Recently, a friend of mine told me about "free range parenting." This is where your kid plays freely while you watch, fostering independence. Again, I am very loosely summarizing the mission of this group, but that is the general idea I get. So now I sit here, and excuse my teenage text speak, but I can't help but say "W...T...F..."
Why? Do we adult women carry that teenage need to belong and the young adult desire to stand for something into parenting? Why do we need to define ourselves like this? How about this approach- moderation? How about just being a mom? When my toddler is teething and crying and wants to be consoled, I hold her close. It is natural. I did not read it on a website for attachment parenting. When my children want to explore and play, I foster it. I watch and encourage and ask and answer questions ad nauseum. Not a novel idea. Why do I have to choose one of these approaches? And why do we grown women have such a need to belong?
Yep. I can be reasonably green. I am not going to cloth diaper. Good for you if you want to. I conserve water and recycle. There is a middle ground between pureeing organic kale and feeding your kids McDonalds. My preschooler loves Easy Mac and is underweight and picky. Shoot me. He eats organic bananas and carrots. He also eats a chocolate chip cookie every day. Pick your battles.

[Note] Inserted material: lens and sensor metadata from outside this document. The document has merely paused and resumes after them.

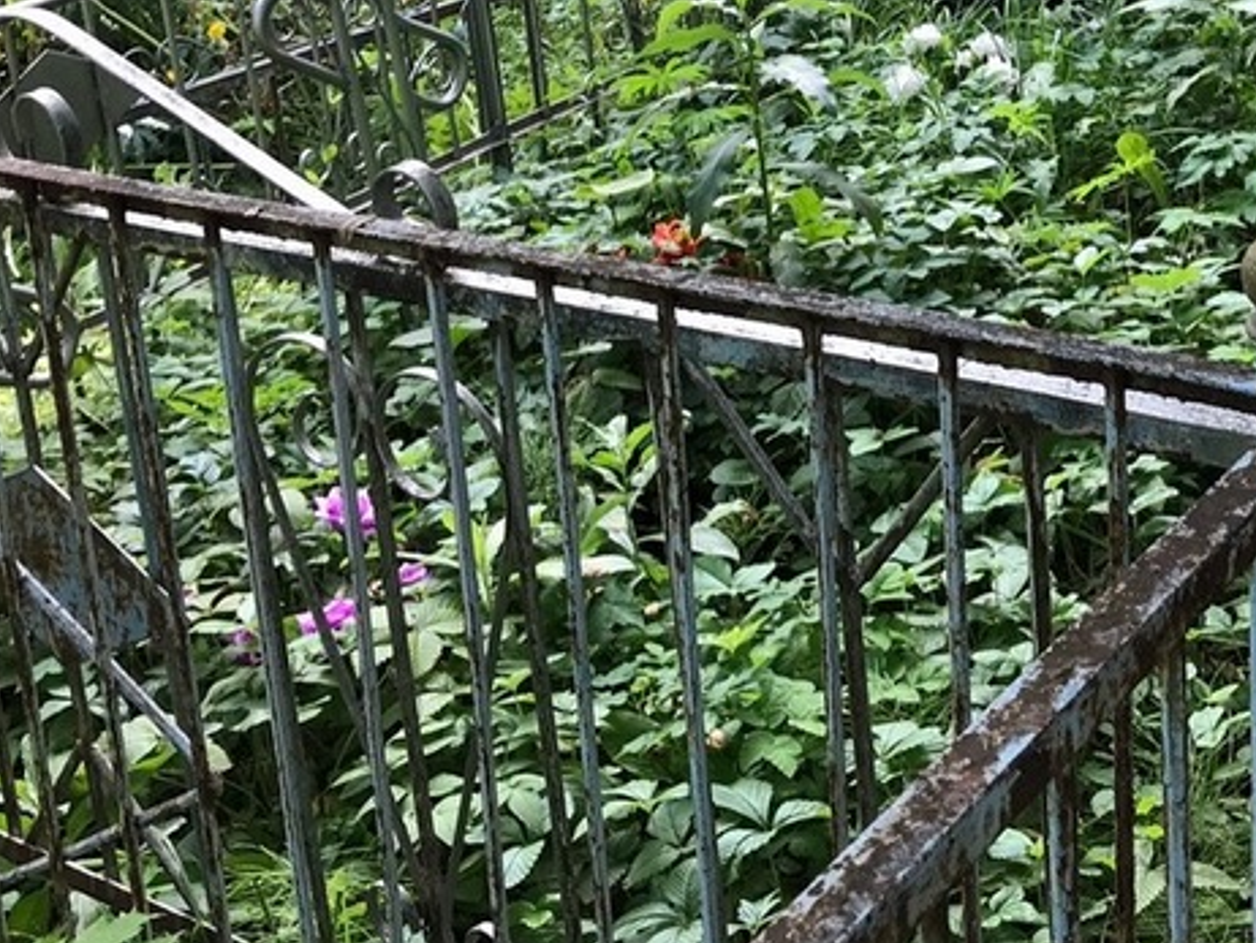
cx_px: 862
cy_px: 57
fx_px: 2251
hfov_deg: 30.9
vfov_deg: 22.9
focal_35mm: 62
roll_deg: +0.7
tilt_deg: -12.9
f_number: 1.8
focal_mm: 3.99
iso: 20
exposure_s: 1/102
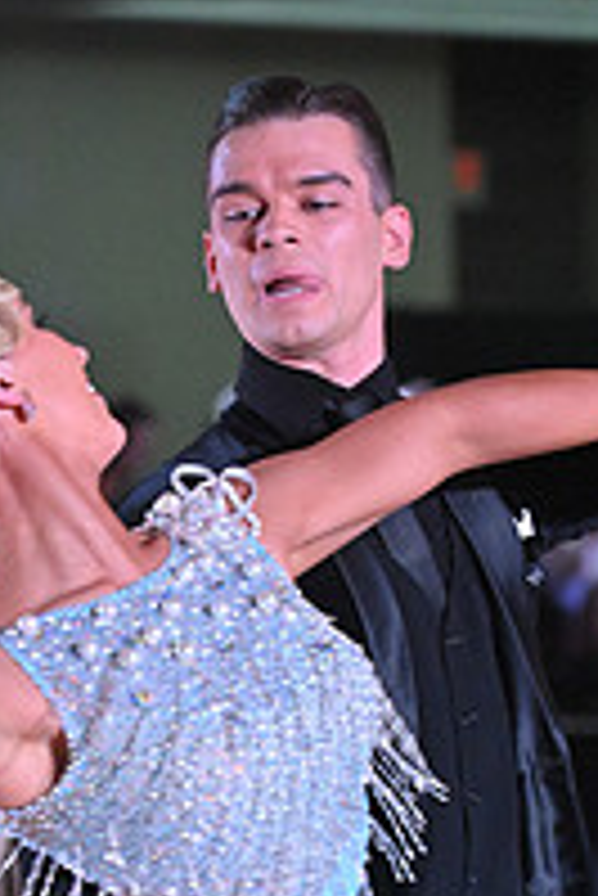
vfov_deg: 5.4
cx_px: 92
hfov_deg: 3.6
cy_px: 1139
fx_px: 9426
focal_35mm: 379
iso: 5000
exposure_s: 1/400
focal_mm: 130
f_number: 5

And, really... is "everything in moderation" dead? It never will be to me. My four year old does not drink pop, but he also does not exclusively drink organic milk or breastmilk. He has regular old 2% from the store, juice now and then, and juice boxes at parties or when we have guests. I am a firm believer in the fact that extremes turn people off. Your attachment parenting makes me want to set your kid free. Your free range parenting makes me want to cuddle your kid for you. How about getting off the internet (which would seem rather difficult anyway with your organic moby wrap) and just doing whatever it seems your kid wants you to do? It is pretty easy when you focus on your individual kid.